───── SOURCE EXTRACT ─────
This article was first published in the February/March 2019 China edition of Accounting and Business magazine.

Every year since 2006, the World Economic Forum has published the annual Global Gender Gap Report. The 2018 findings were, like the previous editions, disappointing. ‘In the workplace, women still encounter significant obstacles in taking on managerial or senior official roles,’ write the researchers, who noted that only 34% of managers globally are women.

This will not surprise many women in Asia, including finance professionals. While the gender gap is not generally noticeable at the entry levels in the workplace, it becomes gaping as professionals attempt to climb the corporate ladder. In a report published last April, the management consultant McKinsey noted that ‘there is only one woman in leadership positions for every four men’ in Asia Pacific; while the Philippines comes closest globally to gender parity, ‘even there, only 15% of board members are women’.

Why? In a survey, McKinsey found that 45% of international executives cite the ‘anytime, anywhere’ performance model as the key barrier to women moving into senior roles. The second barrier was the ‘double burden’ of working in the office and at home (32%). The third was the absence of female role models, followed by lack of pro-family public policies and support (30%).

I have met female finance professionals who cite these very reasons when discussing how difficult it is for them to become CFOs, CEOs, board members or accounting partners. Yet, for all the hindrances, some do rise to the top.

One way is to choose a company that has already appointed a woman CFO or CEO and has women directors on the board. These organisations tend to be multinationals, including the Big Four accountancy firms, in part because, I suspect, of the negative optics of not having half the world’s population represented in their leadership. They also recognise that throttling the talent pipeline at the senior end in terms of gender can damage the loyalty of women professionals in talent-short markets like Singapore and Hong Kong.
───── EXERCISE DATA ─────
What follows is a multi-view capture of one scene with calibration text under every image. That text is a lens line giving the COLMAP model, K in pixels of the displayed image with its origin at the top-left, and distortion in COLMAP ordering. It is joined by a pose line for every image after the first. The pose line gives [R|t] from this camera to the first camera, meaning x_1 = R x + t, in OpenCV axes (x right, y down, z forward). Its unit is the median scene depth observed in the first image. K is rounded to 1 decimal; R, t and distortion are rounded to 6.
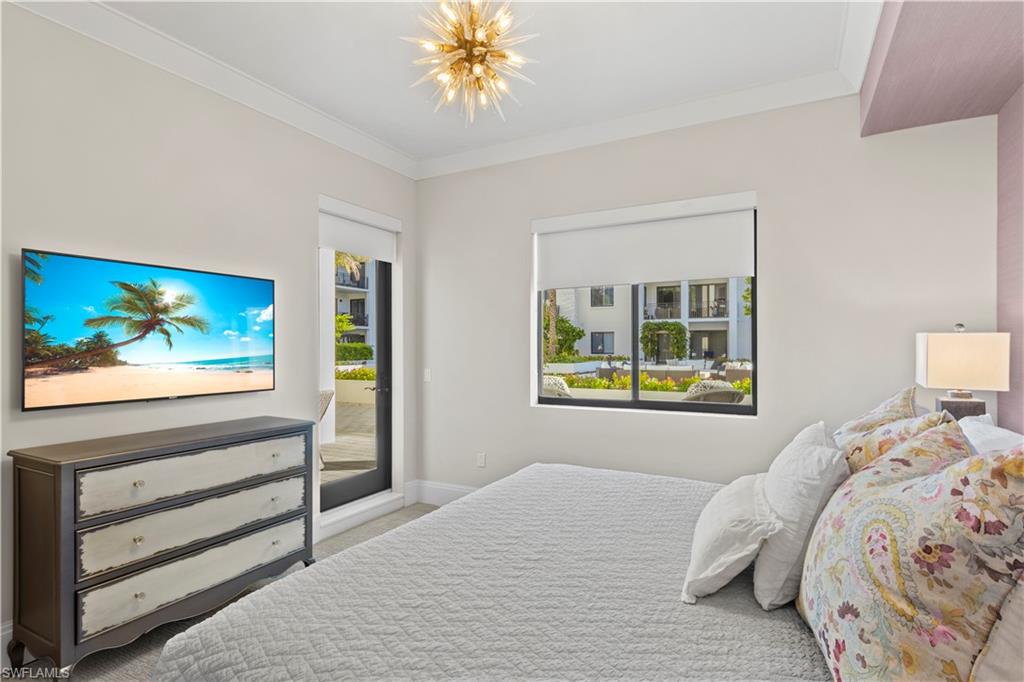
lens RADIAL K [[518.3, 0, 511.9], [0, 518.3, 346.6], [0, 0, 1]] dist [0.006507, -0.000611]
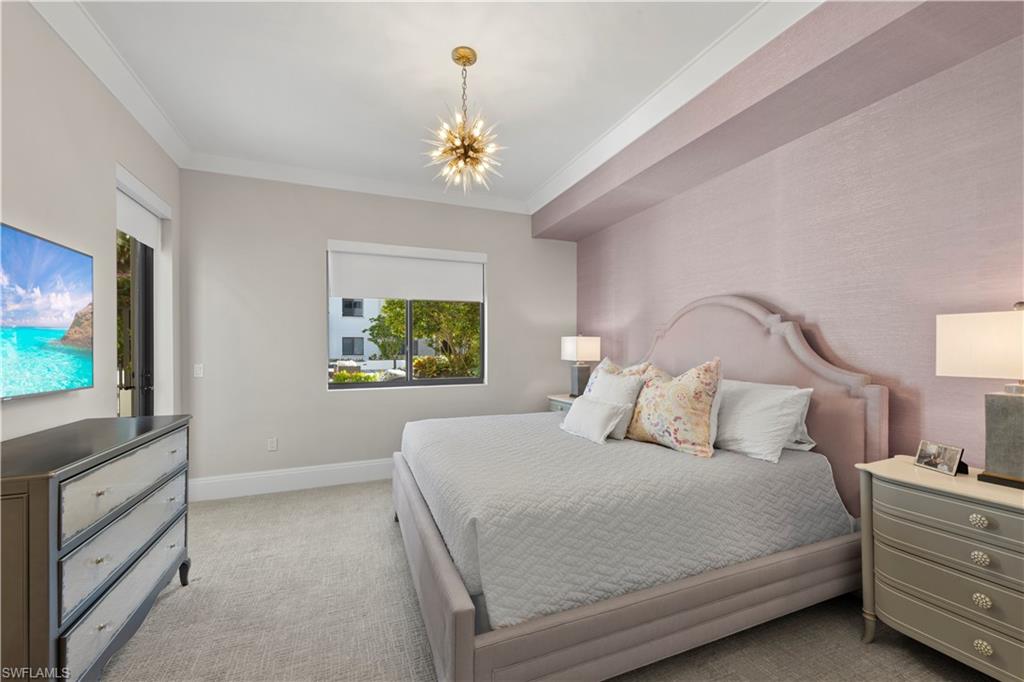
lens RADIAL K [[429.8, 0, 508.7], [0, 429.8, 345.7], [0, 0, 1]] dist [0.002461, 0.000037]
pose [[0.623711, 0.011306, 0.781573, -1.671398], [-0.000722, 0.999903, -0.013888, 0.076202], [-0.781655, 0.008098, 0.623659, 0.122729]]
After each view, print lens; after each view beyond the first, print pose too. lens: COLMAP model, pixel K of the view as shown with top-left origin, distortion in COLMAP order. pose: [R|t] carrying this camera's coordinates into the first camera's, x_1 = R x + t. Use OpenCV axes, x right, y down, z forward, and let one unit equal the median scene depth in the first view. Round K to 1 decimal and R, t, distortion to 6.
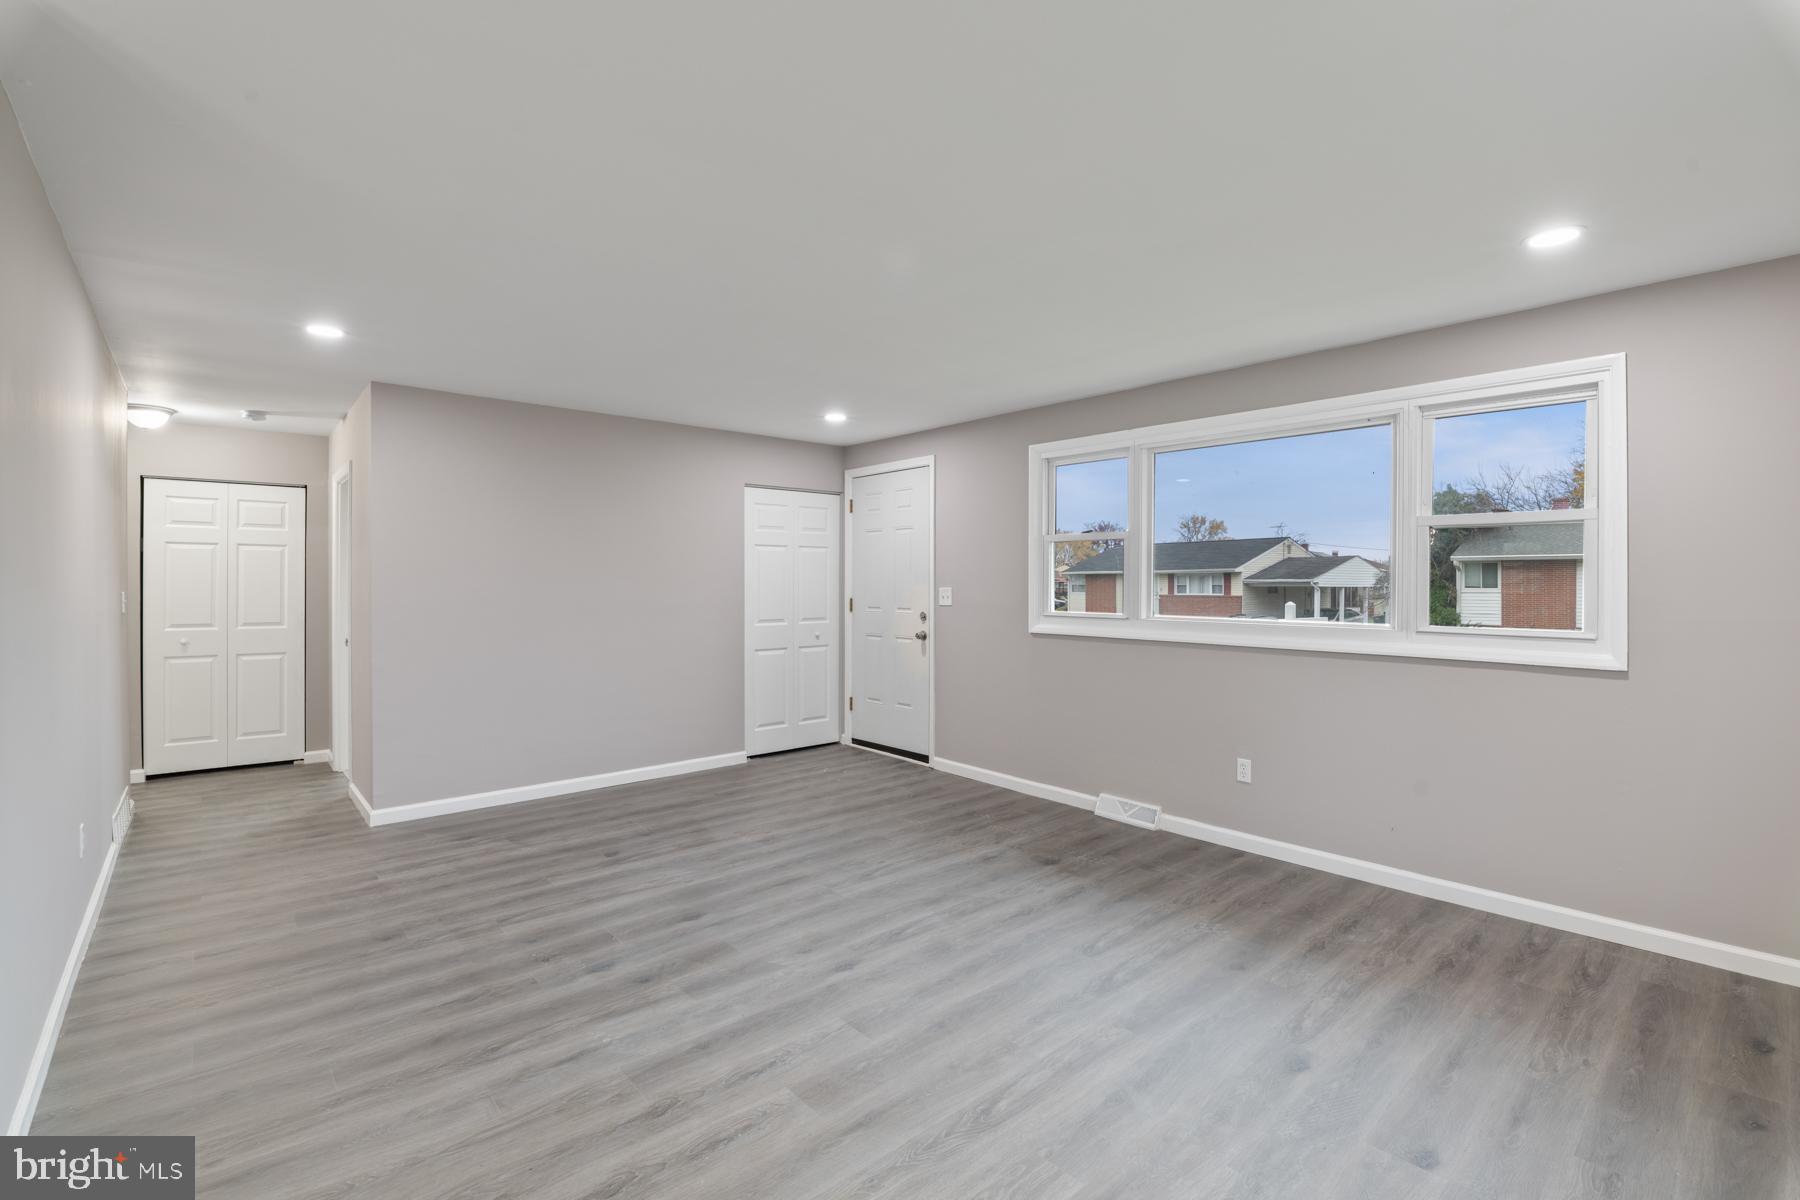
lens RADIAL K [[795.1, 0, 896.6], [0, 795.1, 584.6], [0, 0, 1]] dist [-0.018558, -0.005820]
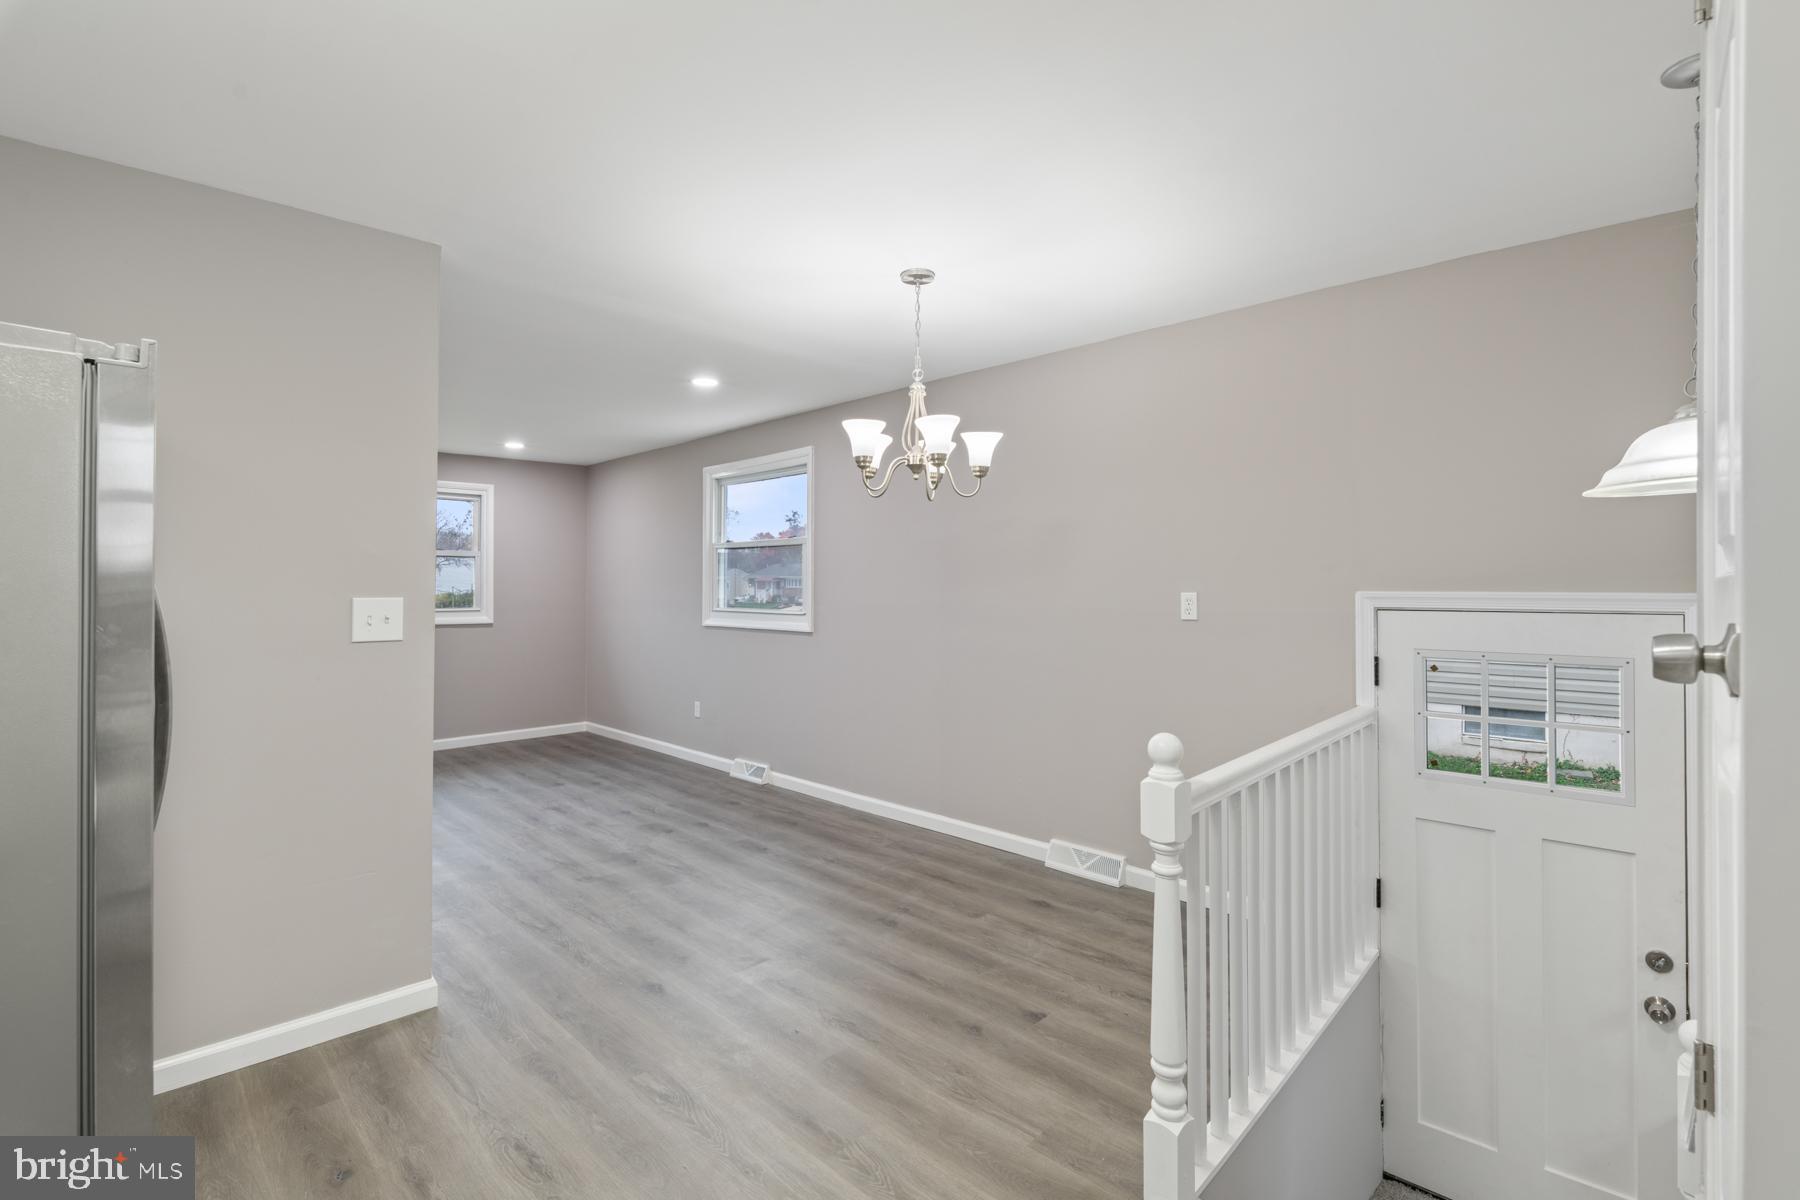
─────
● **ACTIVITIES**:
1. In the gender gap article, what percentage of international executives cite the "anytime, anywhere" performance model as the key barrier to women moving into senior roles?
2. Transcribe everything in the gender gap article from "This will not" down to "members are women’.".

● **EXPECTED RESPONSES**:
1. 45%

2.
This will not surprise many women in Asia, including finance professionals. While the gender gap is not generally noticeable at the entry levels in the workplace, it becomes gaping as professionals attempt to climb the corporate ladder. In a report published last April, the management consultant McKinsey noted that ‘there is only one woman in leadership positions for every four men’ in Asia Pacific; while the Philippines comes closest globally to gender parity, ‘even there, only 15% of board members are women’.